Philosophieren mit Kindern: „Wird denn hier keiner wütend?“
Wut ist ein großes Thema bei einem Großteil der Familien und viele von euch können bestimmt auch ein Lied davon singen. Schon Erwachsene haben manchmal Schwierigkeiten damit, Wut zu kontrollieren. Für Kinder ist das natürlich noch viel schwieriger. Das mächtige Gefühl kann sie überrollen und ganz schön heftig werden, ist aber auch wichtig für die kindliche Entwicklung. Wut soll nicht einfach unterdrückt oder „herunter geschluckt“ werden, aber trotzdem soll gelernt werden, diese im Laufe der Zeit besser in den Griff zu bekommen. Das neue „Wird denn hier keiner wütend?„* von Toon Tellegen und Marc Boutavant ist ein ganz besonderes Buch zu dem Thema, das in zehn verschiedenen Geschichten aus ganz unterschiedlicher Perspektive betrachtet wird.
So viele Facetten der Wut
Die Feuerkröte hat heute richtig schlechte Laune und lässt das bei den anderen Tieren aus! Als der Igel ihr freundlich die Tür öffnet, geht sie auf ihn zu und reißt ihm die Stacheln aus. Weiter geht es zur Schnecke, der die den Fühler fies umdreht und zum Elefanten, dem sie einen Knoten in den Rüssel macht. Bei jedem Tier fragt sie die Tiere „Wie nennst du das, wie du dich jetzt fühlst?“. Die Kröte möchte, dass ihr Gegenüber richtig wütend wird, aber nie scheint es für sie zu passen, nie spürt sie richtige Wut. Zusammen überlegten die geärgerten Tiere auch, ob sie denn überhaupt richtig wütend werden können.
In der zweiten Geschichte sitzt das Eichhörnchen traurig in seiner Wohnung, weil die Ameise auf eine Reise gegangen ist und vielleicht nie wieder kommt. Es fragt sich nun, ob alles traurig werden kann, Lebewesen wie Dinge. Und tatsächlich, die Wände antworten ihr, dass sie auch traurig seien, und wütend, weil die Ameise fort ist! Wir treffen noch im weiteren Verlauf auf eine Schlange, die immer wütend ist und genau deswegen noch wütender ist und auf eine Grille, die den Bären eigentlich wegen einiger Eigenarten nicht einladen mag, dann aber dennoch genau das mit Freude tut. Eine Gottesanbeterin ärgert sich über einen Riss in ihrem guten Mantel und noch viel mehr, bis sie merkt, dass man auch alleine mit einem souveränen Auftritt (und ohne schicken Mantel) sehr elegant sein kann.
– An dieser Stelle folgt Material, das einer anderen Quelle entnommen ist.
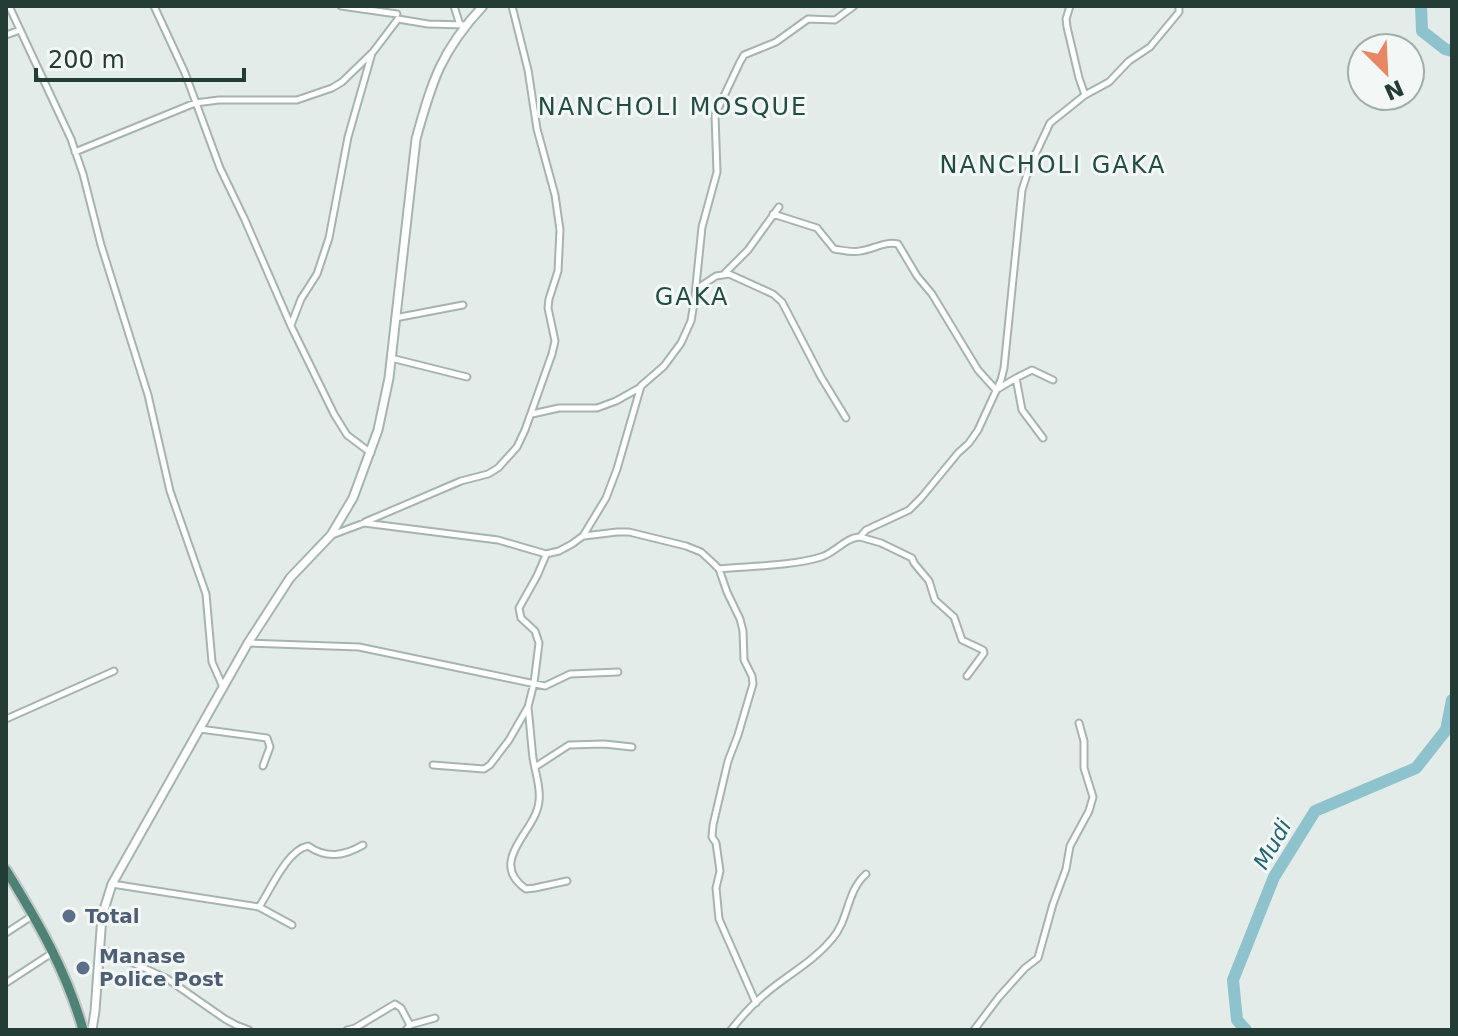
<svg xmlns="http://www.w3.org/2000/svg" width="1458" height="1036" viewBox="0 0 1458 1036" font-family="'DejaVu Sans',sans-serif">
  <rect width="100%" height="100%" fill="#e3ece8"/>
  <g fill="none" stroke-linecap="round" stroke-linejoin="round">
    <path stroke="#8ec3cd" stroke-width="12" d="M1421 6 1422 31 1445 49 1452 51
      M1246 1030 1237 1020 1233 980 1274 877 1315 811 1416 768 1446 730 1452 700"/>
    <defs>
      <path id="minor" d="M9 6 71 139 83 174 101 245 148 395 170 491 206 594 212 662 223 687
        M154 6 185 73 220 168 245 220 291 326 334 414 347 435 371 453
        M341 6 397 14
        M454 6 460 25
        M1070 6 1066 19 1067 27 1079 78 1085 95
        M6 35 20 30
        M75 152 195 103 219 100H297L332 88 342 82 373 52 398 19 428 24 465 25
        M773 214 817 228 834 249C842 250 852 253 860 251 874 249 885 241 898 244L917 276 932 294 978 370 996 390 1016 378 1022 410 1043 438
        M725 273 748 250 779 207
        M695 295 702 227 717 172 715 115 740 62 744 55 776 42 808 19 835 20 854 6
        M395 318 463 305
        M291 325 301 299 317 274 329 238 348 137 372 53
        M391 358 467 377
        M1016 378 1032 370 1053 380
        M532 414 559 408H597L616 401 641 387
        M365 522 461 481 488 474 498 468 517 447 525 430 552 354 555 341 548 308 549 299 558 271 560 230 555 195 537 129 528 70 512 6
        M332 535 364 523 498 540 546 554 559 551 572 544 583 536 606 498 617 469 641 386 664 366 681 343 691 321 695 297 701 286 716 276 729 274 773 294 782 302 821 377 846 418
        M584 536 617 532H629L686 546 701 552 713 563 719 569 727 592 740 619 743 631 744 660 752 676 753 684 738 735 728 761 713 825 712 837 716 843 720 871 716 888 719 919 756 1003
        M860 537 881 543 912 558 914 563 929 581 935 600 954 617 962 640 983 650 984 653 967 676
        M719 569C750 566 792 566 821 557 835 553 846 537 860 537L866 530 909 510 921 498 958 453 969 443 978 430 1001 380 1004 368 1022 190 1029 168 1050 123 1085 95 1109 82 1129 61 1150 47 1179 12V6
        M249 643 359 647 545 686 570 674 618 672
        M528 708C530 724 531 741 533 758 535 772 541 787 539 801 537 831 486 861 526 889L535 888 567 881
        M6 719 114 671
        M200 729 267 738 270 747 263 766
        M433 765 484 769 490 765 509 740 528 707 534 683 539 643 535 631 521 618 519 608 537 576 546 555
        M535 767 569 745 604 744 632 747
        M112 884 259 907 292 925
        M259 907C271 889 287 850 308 846 327 859 344 856 363 845
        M6 933 32 916
        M100 948 166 978 225 1019 236 1025 249 1030
        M6 983 52 953
        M347 1030 355 1028 395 1004 401 1008 410 1025
        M406 1030 410 1025 435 1018
        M731 1030C741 1017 753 1004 765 994 787 975 813 962 832 939 849 920 846 892 866 874
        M974 1030 999 997 1025 968 1038 958 1053 904 1066 869 1070 846 1089 811 1093 797 1084 768V741L1079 723"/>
      <path id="tertiary" d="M92 1030 95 1011 102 916 112 884 248 643 290 578 331 535 353 498 378 430 389 378 416 139C432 81 441 51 483 6"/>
      <path id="trunk" d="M6 870C38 922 67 972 83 1030"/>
    </defs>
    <use href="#minor" stroke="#a6b4af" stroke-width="9"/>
    <use href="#tertiary" stroke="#a6b4af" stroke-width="11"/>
    <use href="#trunk" stroke="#c1c8c7" stroke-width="13"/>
    <use href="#minor" stroke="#fff" stroke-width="5"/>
    <use href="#tertiary" stroke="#fff" stroke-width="7"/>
    <use href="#trunk" stroke="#4e8277" stroke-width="9"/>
  </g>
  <g fill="#5c6f8a" stroke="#f3f8f6" stroke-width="3">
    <circle cx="69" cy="916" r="8"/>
    <circle cx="83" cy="968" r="8"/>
  </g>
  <g text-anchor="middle" stroke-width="6" stroke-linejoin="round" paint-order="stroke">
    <g font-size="20" font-weight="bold" fill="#4e5e75" stroke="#f3f8f6" text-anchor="start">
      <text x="85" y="923">Total</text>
      <text x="99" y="963">Manase<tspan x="99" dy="23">Police Post</tspan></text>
    </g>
    <g font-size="22" font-style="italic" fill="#216574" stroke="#f3f8f6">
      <text transform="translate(1272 844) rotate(-60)" y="8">Mudi</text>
    </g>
    <g font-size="24" letter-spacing="2" fill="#214d43" stroke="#f3f8f6">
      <text x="673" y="115">NANCHOLI MOSQUE</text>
      <text x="1053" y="173">NANCHOLI GAKA</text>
      <text x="692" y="305">GAKA</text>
    </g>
  </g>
  <rect width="1458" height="1036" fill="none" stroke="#233c36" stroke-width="16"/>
  <g transform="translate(1386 72) rotate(156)"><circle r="38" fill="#f3f8f6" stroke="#a0ada9" stroke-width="2"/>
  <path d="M0-6L14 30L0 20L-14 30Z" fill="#e98663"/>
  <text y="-12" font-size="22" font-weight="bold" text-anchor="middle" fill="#233c36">N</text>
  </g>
  <path d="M36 68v12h208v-12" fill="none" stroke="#233c36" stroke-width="4"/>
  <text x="48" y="68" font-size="24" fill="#233c36" stroke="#f3f8f6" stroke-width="6" paint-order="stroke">200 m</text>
</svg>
Die Ameise wiederum wacht an einem regnerischen Tag auf und spürt, dass die Wut bei ihr ist und auch nicht weg geht. Sie ringt mit der Wut, spürt sie in ihrem Kopf, zertrümmert einen Stuhl – bis das Eichhörnchen an der Tür klingelt. Als es fragt, ob es mit hinunter zum Fluss kommen möchte, spürt die Ameise, dass die Wut verschwindet. Das wird ein schöner Tag!
So komplex ist die Gefühlswelt
Die Geschichten über die Wut der Tiere sind nicht ganz einfach zu verstehen und sicherlich auch nicht etwas für jede Familie oder für kleine Kinder. Sie erinnern ein wenig an alte Fabeln und sind wunderbar zum Philosophieren mit Kindern geeignet. Es geht vor allem in der ersten Geschichte recht rabiat zu und es besteht nach dem Vorlesen wahrscheinlich Redebedarf. Auch einige der anderen Geschichten sind so metaphorisch geschrieben, dass die Kinder es vielleicht nicht ohne Nachbesprechung ganz verstehen. Aber genau darin liegt auch die Stärke des Buches: es regt zum Nachdenken und Diskutieren über dieses wichtige Gefühl an. Es sind aber keine Geschichten zum entspannten Vorlesen vor dem Schlafengehen. Die feinen Illustrationen sind wunderschön anzusehen und transportieren eine ganz besondere Stimmung, genau passend zu den tiefen Gefühlen der Tiere. Wir empfehlen dieses Buch für Kinder ab 6 Jahren und für den Einsatz zum Philosophieren mit Kindern.
Wenn ihr Bücher zum Thema Wut sucht, die ein wenig leichter lesbar und auch für jüngere Kinder nutzbar sind, dann schaut euch mal „Wenn ich wütend bin“ oder den wunderbaren „Grolltroll“ an.
Toon Tellegen, Marc Boutavant, Wird denn hier keiner wütend?, Hanser Verlag 2021.
Das Buch wurde uns vom Verlag für eine Rezension zur Verfügung gestellt.